Dire consequences hit hardworking farmers across the heartland right in the wallet
Washington – Today, Congresswoman Cheri Bustos responded to a Bloomberg News article published this morning about how China has tripled its purchases of soybeans from Russia while canceling several shipments of soybeans from the United States.
Bustos, who is a member of Democratic House Leadership and a member of the House Agriculture Committee, represents the 17th Congressional District of Illinois where corngrowers, soybean farmers and pork producers have been hit hard as a result of the trade war President Trump triggered with China. Soybean farmers are being hit especially hard since a quarter of Illinois’ crop is exported to China every year. If Illinois was its own country, it would be the fourth largest producer of soybeans in the world.
“As a candidate, President Trump stood at a podium in 2016 and promised to ‘end this war on the American farmer.’ Now that China is canceling the purchase of American soybeans while tripling their business with Russia, it’s clear that this is just one more broken promise,” said Congresswoman Cheri Bustos. “This so-called Farm Bill that Washington Republicans are racing to pass does absolutely nothing to help hardworking farmers across the heartland who are getting hit in their wallet by President Trump’s reckless and impulsive trade war. Instead of moving ahead with their Harm Bill, Washington Republicans should work across the aisle on a truly bipartisan Farm Bill that will grow our economy and strengthen all Americans – from the pasture to the plate.”
By Anatoly Medetsky
China, the world’s biggest soybean importer, almost tripled purchases from Russia amid a trade dispute with the U.S., the biggest producer.
Russia sold about 850,000 metric tons of soybeans to China from the start of the 12-month season in July through mid-May, according to Russia’s agriculture agency Rosselkhoznadzor. That’s more than during any season before and compares with about 340,000 tons sold during all of the previous period, Chinese customs data show.

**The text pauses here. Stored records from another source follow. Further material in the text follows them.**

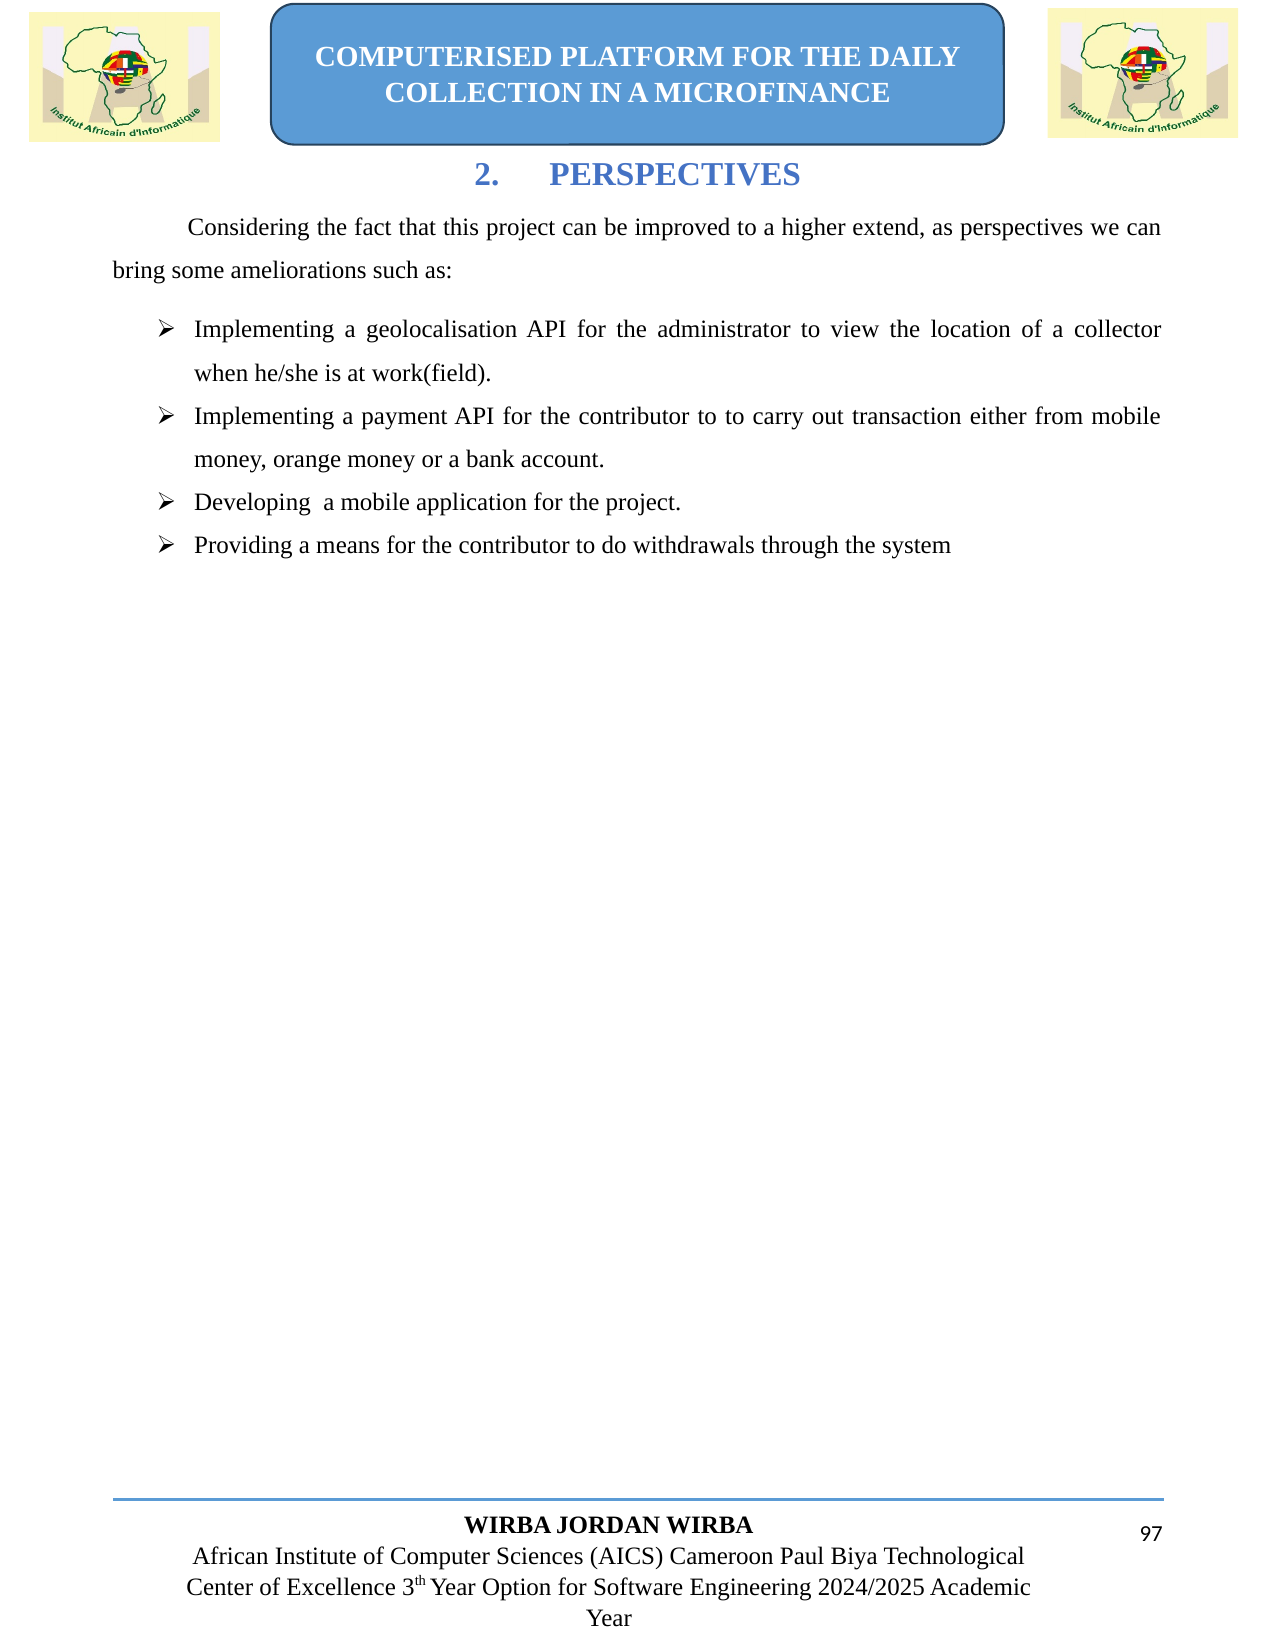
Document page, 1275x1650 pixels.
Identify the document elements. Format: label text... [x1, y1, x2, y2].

list Developing a mobile application for the project. [156, 487, 1162, 516]
list Implementing a payment API for the contributor to to carry out transaction either from mobile money, orange money or a bank account. [156, 401, 1162, 473]
subtitle PERSPECTIVES [112, 154, 1162, 192]
list Implementing a geolocalisation API for the administrator to view the location of a collector when he/she is at work(field). [156, 314, 1162, 386]
list Providing a means for the contributor to do withdrawals through the system [156, 530, 1162, 559]
text Considering the fact that this project can be improved to a higher extend, as perspectives we can bring some ameliorations such as: [112, 212, 1162, 283]
picture [1047, 8, 1239, 138]
picture [29, 12, 220, 142]
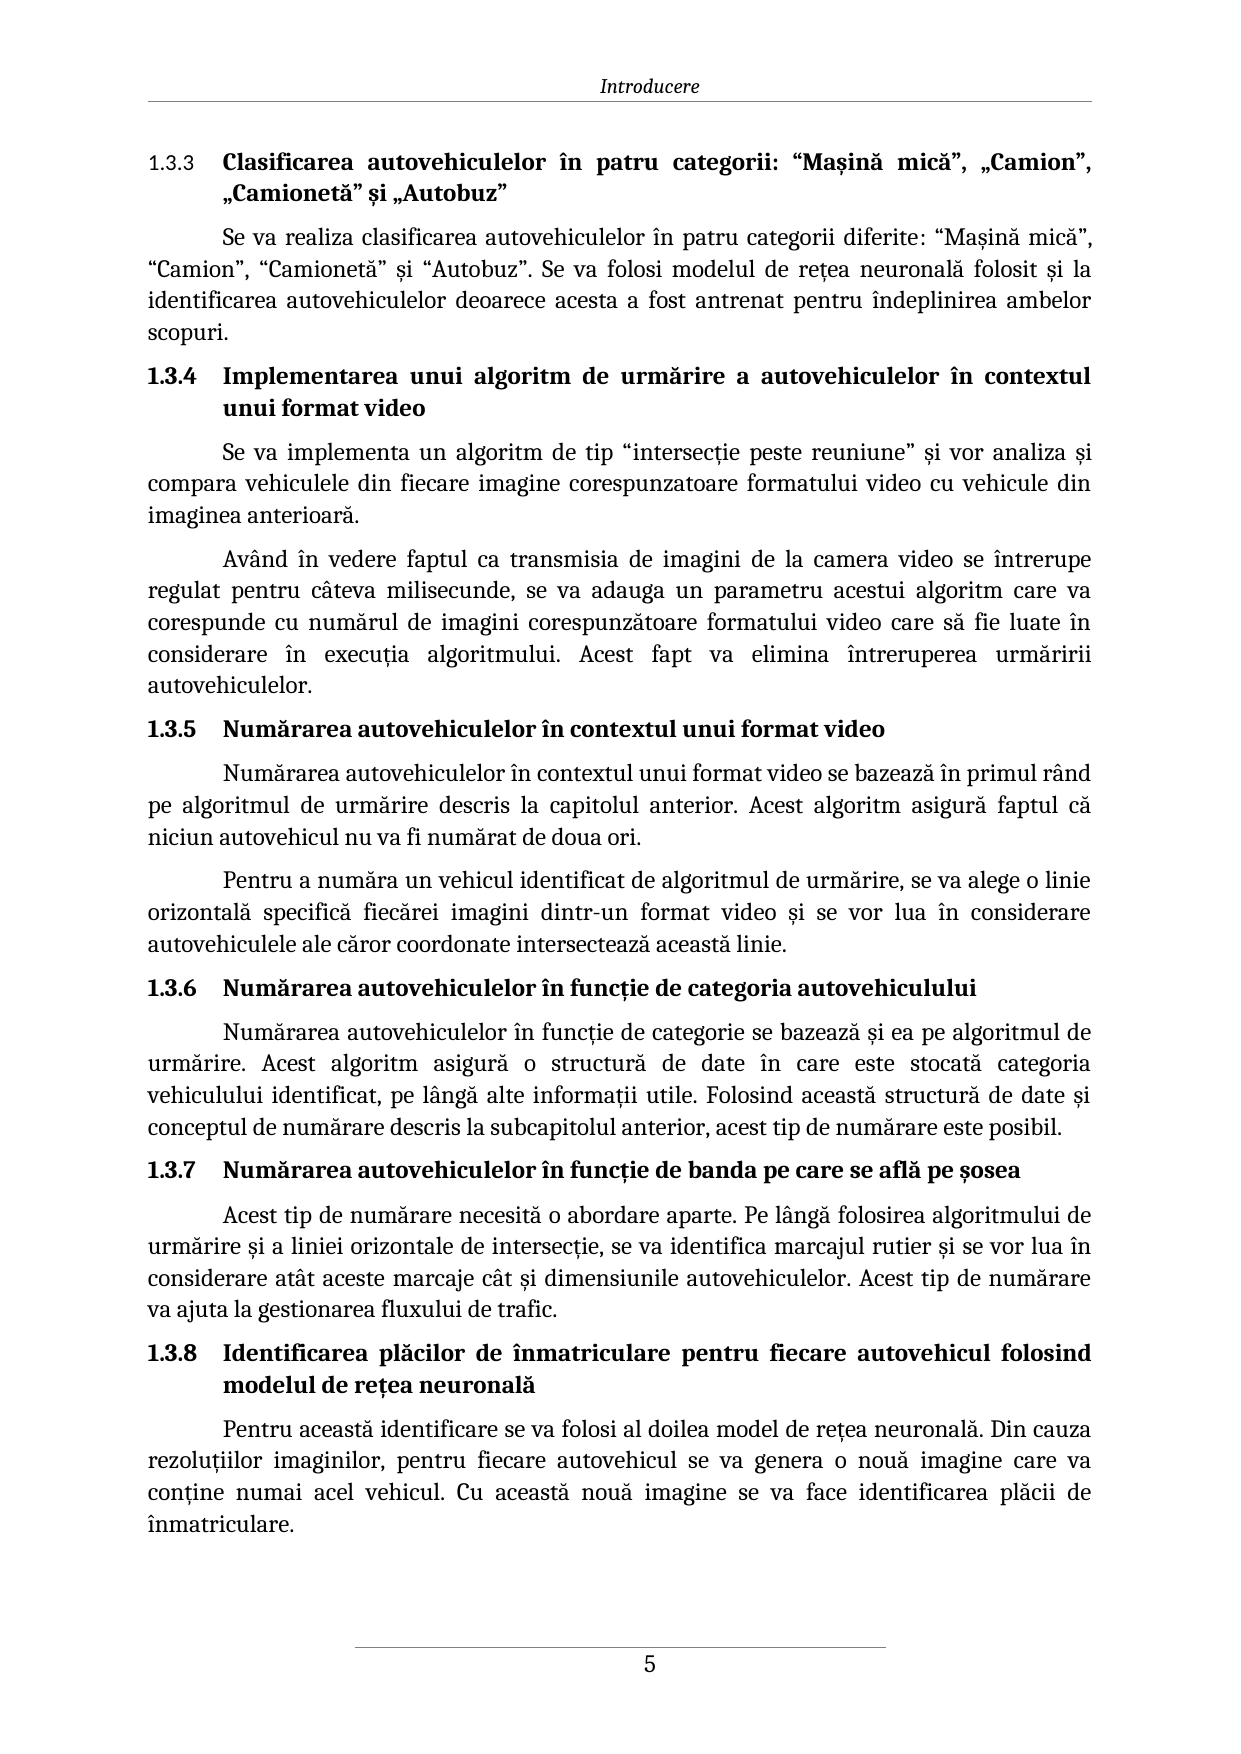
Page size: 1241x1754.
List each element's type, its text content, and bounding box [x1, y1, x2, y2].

text Se va implementa un algoritm de tip “intersecție peste reuniune” și vor analiza și compara vehiculele din fiecare imagine corespunzatoare formatului video cu vehicule din imaginea anterioară. [148, 438, 1092, 529]
text Numărarea autovehiculelor în contextul unui format video se bazează în primul rând pe algoritmul de urmărire descris la capitolul anterior. Acest algoritm asigură faptul că niciun autovehicul nu va fi numărat de doua ori. [148, 759, 1092, 851]
subtitle Numărarea autovehiculelor în contextul unui format video [148, 715, 1092, 744]
subtitle Clasificarea autovehiculelor în patru categorii: “Mașină mică”, „Camion”, „Camionetă” și „Autobuz” [148, 148, 1092, 208]
subtitle Numărarea autovehiculelor în funcție de banda pe care se află pe șosea [148, 1156, 1092, 1185]
text Se va realiza clasificarea autovehiculelor în patru categorii diferite: “Mașină mică”, “Camion”, “Camionetă” și “Autobuz”. Se va folosi modelul de rețea neuronală folosit și la identificarea autovehiculelor deoarece acesta a fost antrenat pentru îndeplinirea ambelor scopuri. [148, 223, 1092, 347]
text Pentru a număra un vehicul identificat de algoritmul de urmărire, se va alege o linie orizontală specifică fiecărei imagini dintr-un format video și se vor lua în considerare autovehiculele ale căror coordonate intersectează această linie. [148, 866, 1092, 958]
subtitle Identificarea plăcilor de înmatriculare pentru fiecare autovehicul folosind modelul de rețea neuronală [148, 1339, 1092, 1399]
subtitle Implementarea unui algoritm de urmărire a autovehiculelor în contextul unui format video [148, 362, 1092, 422]
text Având în vedere faptul ca transmisia de imagini de la camera video se întrerupe regulat pentru câteva milisecunde, se va adauga un parametru acestui algoritm care va corespunde cu numărul de imagini corespunzătoare formatului video care să fie luate în considerare în execuția algoritmului. Acest fapt va elimina întreruperea urmăririi autovehiculelor. [148, 545, 1092, 700]
text Numărarea autovehiculelor în funcție de categorie se bazează și ea pe algoritmul de urmărire. Acest algoritm asigură o structură de date în care este stocată categoria vehiculului identificat, pe lângă alte informații utile. Folosind această structură de date și conceptul de numărare descris la subcapitolul anterior, acest tip de numărare este posibil. [148, 1018, 1092, 1141]
subtitle Numărarea autovehiculelor în funcție de categoria autovehiculului [148, 974, 1092, 1002]
text Pentru această identificare se va folosi al doilea model de rețea neuronală. Din cauza rezoluțiilor imaginilor, pentru fiecare autovehicul se va genera o nouă imagine care va conține numai acel vehicul. Cu această nouă imagine se va face identificarea plăcii de înmatriculare. [148, 1415, 1092, 1538]
text Acest tip de numărare necesită o abordare aparte. Pe lângă folosirea algoritmului de urmărire și a liniei orizontale de intersecție, se va identifica marcajul rutier și se vor lua în considerare atât aceste marcaje cât și dimensiunile autovehiculelor. Acest tip de numărare va ajuta la gestionarea fluxului de trafic. [148, 1201, 1092, 1324]
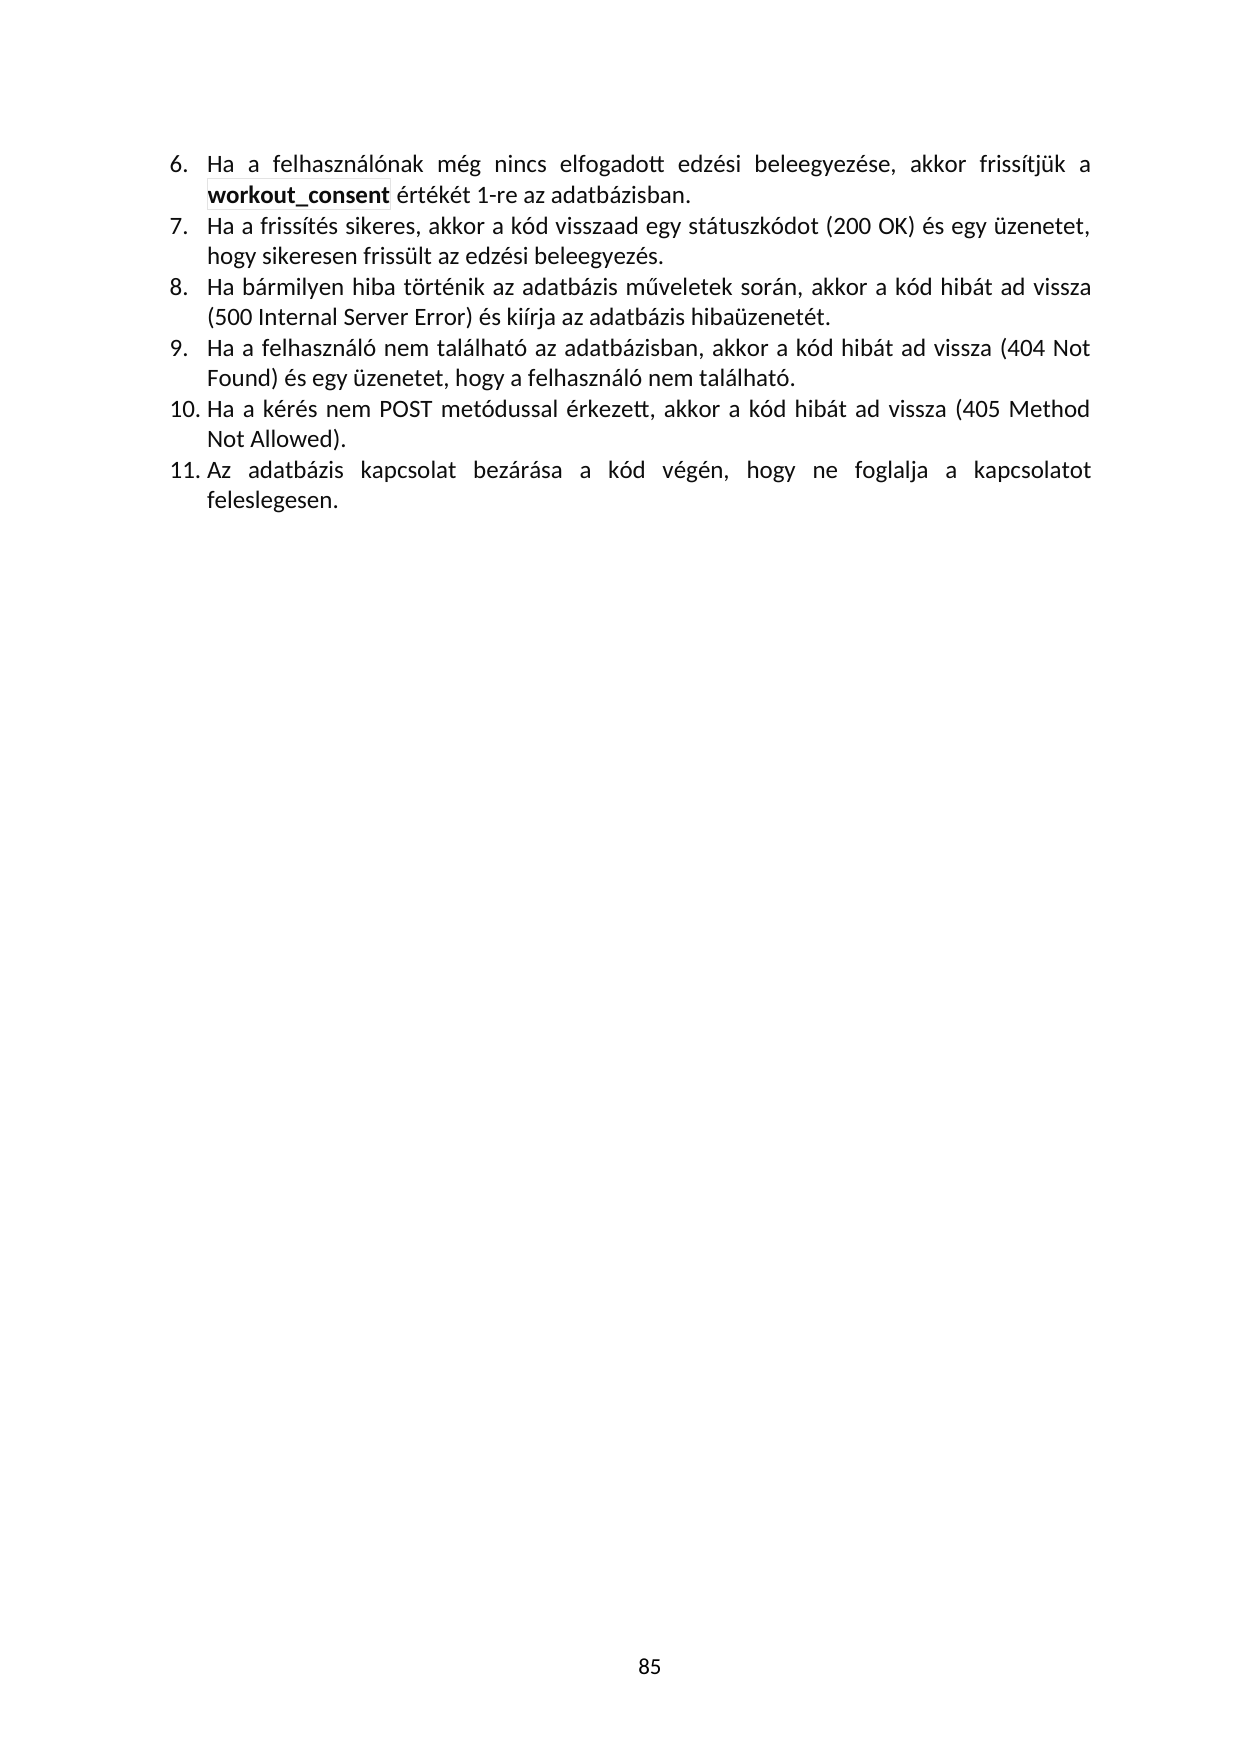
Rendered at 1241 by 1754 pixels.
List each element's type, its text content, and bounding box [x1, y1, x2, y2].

list Ha a frissítés sikeres, akkor a kód visszaad egy státuszkódot (200 OK) és egy üzenetet, hogy sikeresen frissült az edzési beleegyezés. [169, 210, 1092, 271]
list Ha bármilyen hiba történik az adatbázis műveletek során, akkor a kód hibát ad vissza (500 Internal Server Error) és kiírja az adatbázis hibaüzenetét. [169, 271, 1092, 332]
list Ha a felhasználónak még nincs elfogadott edzési beleegyezése, akkor frissítjük a workout_consent értékét 1-re az adatbázisban. [169, 148, 1092, 210]
list Ha a kérés nem POST metódussal érkezett, akkor a kód hibát ad vissza (405 Method Not Allowed). [169, 393, 1092, 454]
list Ha a felhasználó nem található az adatbázisban, akkor a kód hibát ad vissza (404 Not Found) és egy üzenetet, hogy a felhasználó nem található. [169, 332, 1092, 393]
list Az adatbázis kapcsolat bezárása a kód végén, hogy ne foglalja a kapcsolatot feleslegesen. [169, 454, 1092, 515]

China has already canceled several shipments from the U.S. in anticipation of tariffs on the country’s products. While Brazil is expected to take much of that market share, Russia is also benefiting.
Russian supplies make up less than 1 percent of the 97 million tons of soybeans that China is set to buy overseas this season, U.S. government data show. Russia is a net importer of the oilseed, the data show.
Russian soybean plantings in the far east, the region nearest China, will probably remain little changed during the next season, at about 1.4 million hectares, said Daniil Khotko, an analyst at the Institute for Agricultural Market Studies, or IKAR, in Moscow. They may expand by as much as 20 percent during the next two to three years, he said.